Proteasome-mediated Degradation of STAT1α following Infection of Macrophages with Leishmania donovani

• Published in: The Journal of biological chemistry Vol. 280; no. 34; pp. 30542 - 30549
• Main Authors: Forget, Geneviève, Gregory, David J., Olivier, Martin
• Format: Journal Article
• Language: English
• Published: Elsevier Inc 26.08.2005
• Subjects: Leishmania donovani; Trypanosoma cruzi
• ISSN: 0021-9258; 1083-351X
• DOI: 10.1074/jbc.M414126200

Activation of the Janus-activated kinase 2 (JAK2)/STAT1α signaling pathway is repressed in Leishmania-infected macrophages. This represents an important mechanism by which this parasite subverts the microbicidal functions of the cell to promote its own survival and propagation. We recently provided evidence that the protein tyrosine phosphatase (PTP) SHP-1 was responsible for JAK2 inactivation. However, STAT1 translocation to the nucleus was not restored in the absence of SHP-1. In the present study, we have used B10R macrophages to study the mechanism by which this Leishmania-induced STAT1 inactivation occurs. STAT1α nuclear localization was shown to be rapidly reduced by the infection. Western blot analysis revealed that cellular STAT1α, but not STAT3, was degraded. Using PTP inhibitors and an immortalized bone marrow-derived macrophage cell line from SHP-1-deficient mice, we showed that STAT1 inactivation was independent of PTP activity. However, inhibition of macrophage proteasome activity significantly rescued Leishmania-induced STAT1α degradation.

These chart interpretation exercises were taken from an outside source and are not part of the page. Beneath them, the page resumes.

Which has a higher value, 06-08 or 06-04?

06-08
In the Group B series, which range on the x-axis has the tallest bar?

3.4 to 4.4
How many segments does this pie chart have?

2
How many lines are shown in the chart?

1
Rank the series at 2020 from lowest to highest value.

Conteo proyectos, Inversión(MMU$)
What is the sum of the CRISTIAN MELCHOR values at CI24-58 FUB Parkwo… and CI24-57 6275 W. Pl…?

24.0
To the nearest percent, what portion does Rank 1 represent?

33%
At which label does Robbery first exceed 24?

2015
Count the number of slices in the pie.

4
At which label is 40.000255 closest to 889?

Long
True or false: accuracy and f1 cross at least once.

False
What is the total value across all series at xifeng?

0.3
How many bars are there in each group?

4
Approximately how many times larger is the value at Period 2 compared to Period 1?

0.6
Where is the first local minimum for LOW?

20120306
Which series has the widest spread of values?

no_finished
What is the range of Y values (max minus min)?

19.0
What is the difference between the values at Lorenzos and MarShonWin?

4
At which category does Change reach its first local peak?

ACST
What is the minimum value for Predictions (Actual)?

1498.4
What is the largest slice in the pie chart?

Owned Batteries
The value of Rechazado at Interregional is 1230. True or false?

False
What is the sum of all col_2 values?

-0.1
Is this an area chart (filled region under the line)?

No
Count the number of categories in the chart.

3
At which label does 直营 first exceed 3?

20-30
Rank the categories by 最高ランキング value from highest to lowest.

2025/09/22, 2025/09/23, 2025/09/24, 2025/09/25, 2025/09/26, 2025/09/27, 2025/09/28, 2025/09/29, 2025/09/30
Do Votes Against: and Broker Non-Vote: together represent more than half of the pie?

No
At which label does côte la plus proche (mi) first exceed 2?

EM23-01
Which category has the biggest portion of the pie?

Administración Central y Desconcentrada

We further demonstrated that degradation was receptor-mediated and involved protein kinase Cα. All Leishmania species tested (L. major, L. donovani, L. mexicana, L. braziliensis), but not the related parasite Trypanosoma cruzi, caused STAT1α degradation. Collectively, results from this study revealed a new mechanism for STAT1 regulation by a microbial pathogen, which favors its establishment and propagation within the host.